Recorded information:
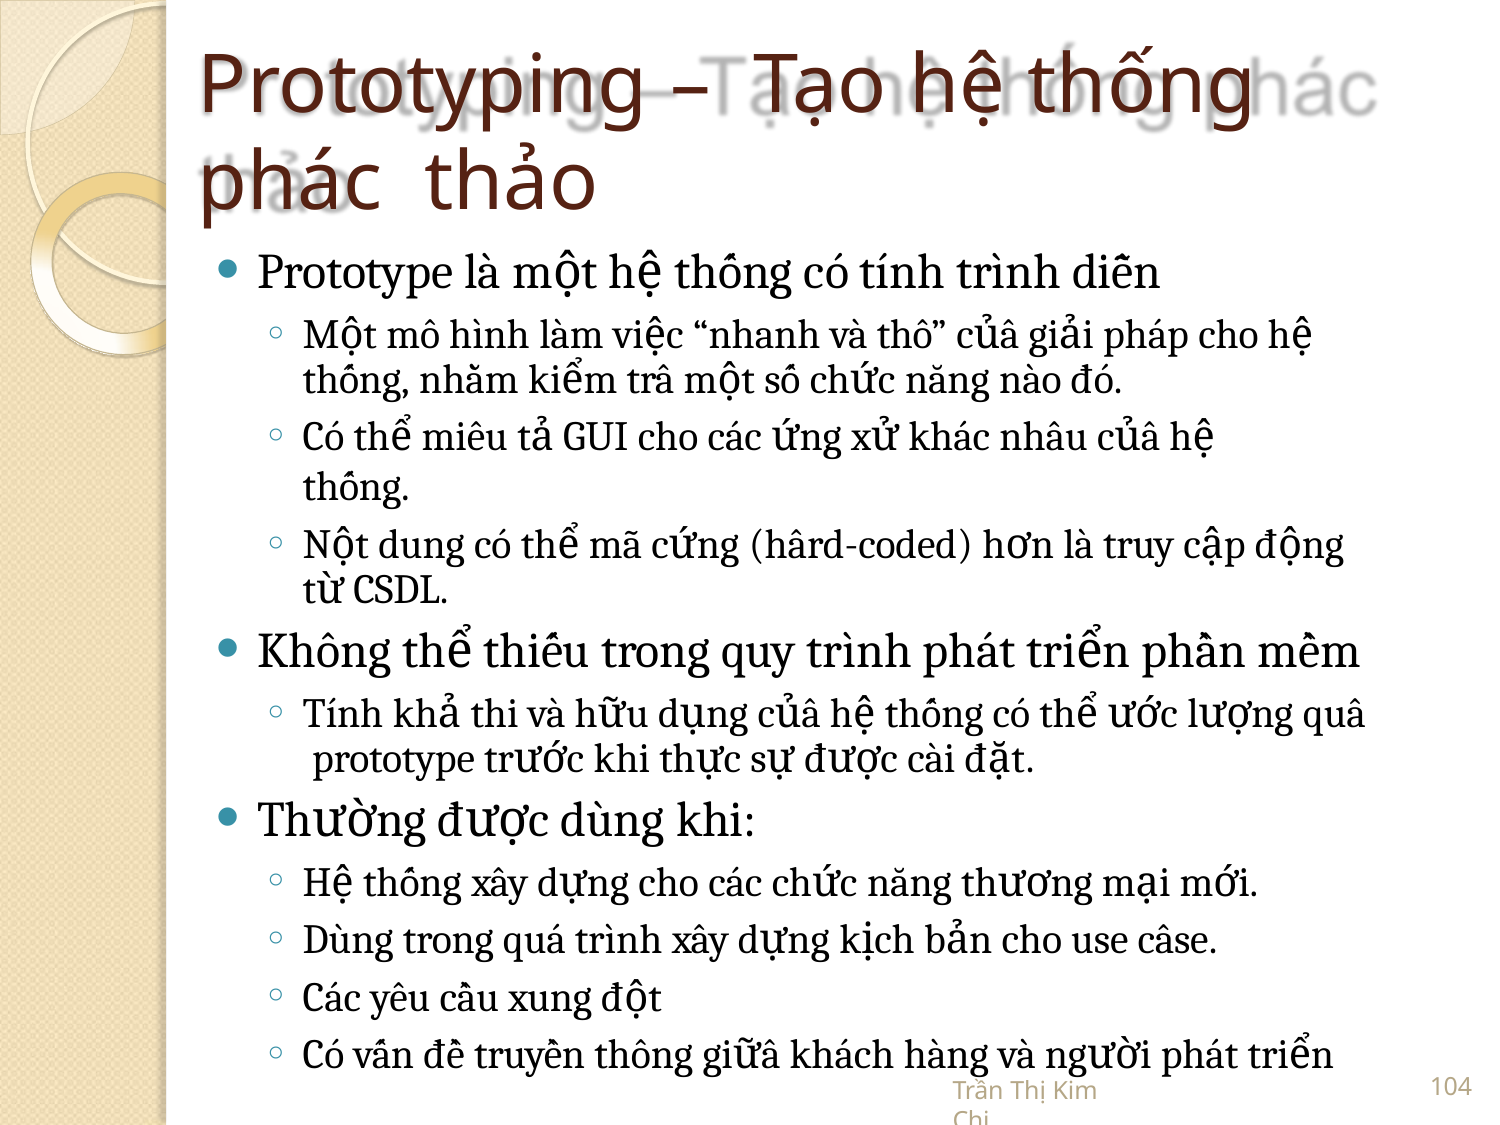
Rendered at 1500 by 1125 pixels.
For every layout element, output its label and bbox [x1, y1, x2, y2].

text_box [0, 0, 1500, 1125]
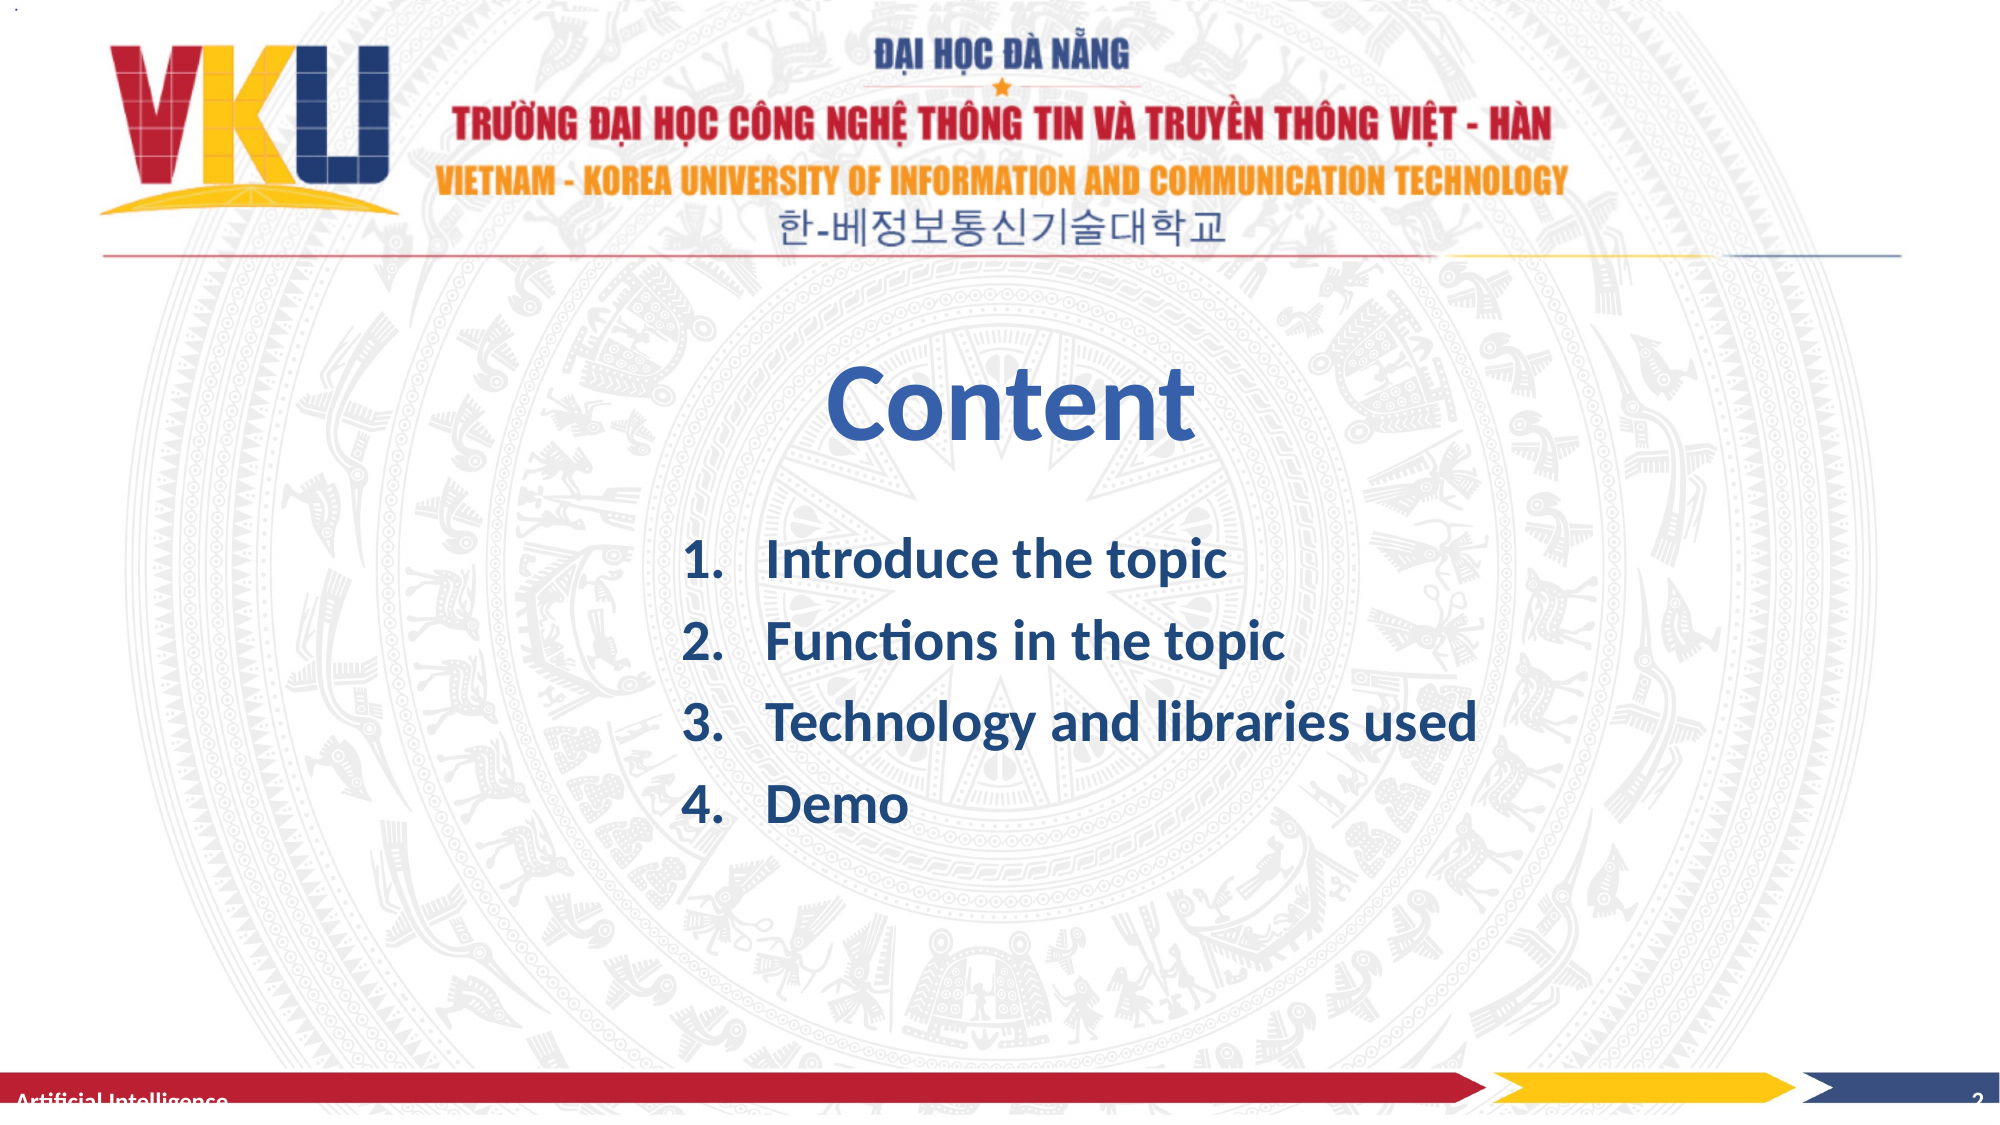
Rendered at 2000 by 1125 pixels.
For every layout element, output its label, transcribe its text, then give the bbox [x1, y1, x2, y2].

Your objective:
Reproduce every record verbatim, please. Omit the images.

Answer space:
Rendered at 1500 by 1125 pixels.
For every layout element, output its label and bbox [x1, y1, x2, y2].

text_box [0, 0, 1500, 1125]
Rendered at 2000 by 1125 pixels.
For every layout element, output its label, transcribe its text, then give the bbox [x1, y1, x2, y2].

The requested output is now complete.